As for value, a lot of it comes down to what the 2 letters can be used for. 2 letter .coms will cost more than the average domain because there is only a set number of them but certain combinations will be making owners a lot less than other combinations in terms of revenue.
This is particularly worthwhile being aware of if you are buying the domain with the intention of monetising it. You may pay a premium price for a domain name that turns out not to be very profitable in terms of click revenue. Leaving you out of pocket and hoping you can flip it on for more than you bought it for.
In my opinion, best thing to do is email and ask if it's for sale and take it from there.
In my opinion, best thing to do is email and ask if it's for sale
I receive numerous emails asking if a domain name is for sale ...
Because a cold email, 99% of the time, provides little to no information about the buyer, it is usually difficult to qualify them, and accordingly, I usually pay them little attention.
I prefer talking to the individual -- whether buying or selling.
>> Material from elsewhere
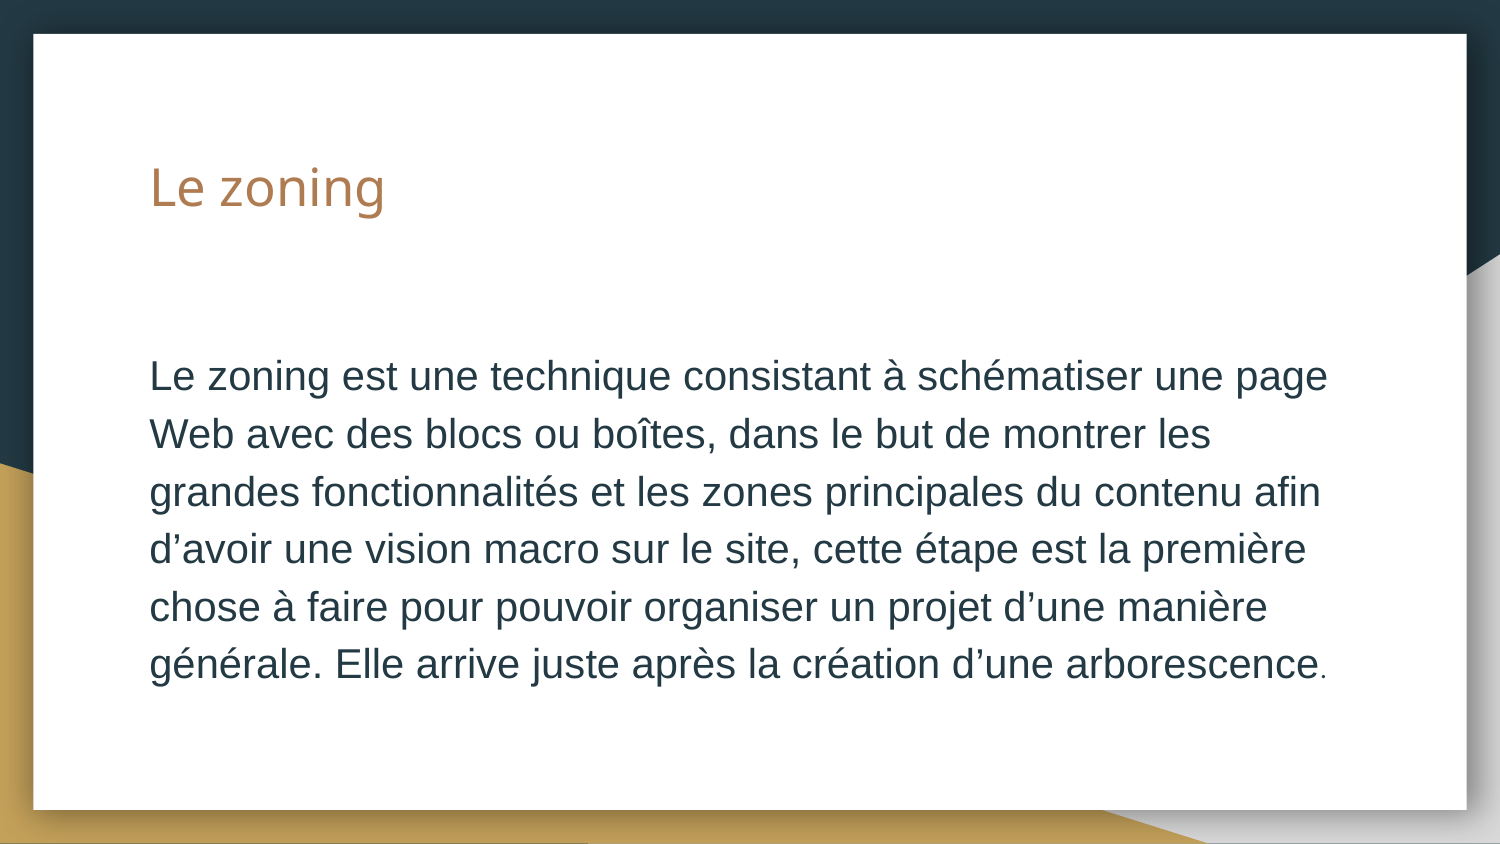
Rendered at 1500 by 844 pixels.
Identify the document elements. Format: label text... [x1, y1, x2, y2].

Looking at a six-figure transaction, I would either want to communicate by phone, or in person -- or else write a letter (email?) worthy of that value.
Domain brokers I've sold domains to have always called.
In my experience, talking by phone affords each party the opportunity of asking and answering questions in real time, and allows an answer to be tailored to both answer the question and protect proprietary information.
AZ is the short form of Arizona - thus more expensive. UI is an obvious term online - thus higher. ET = branded by Entertainment Tonight. Then other domains like 'WE.com' go for far higher than the others.
It just depends - you can say 100-150k is the base line, and it goes up from there.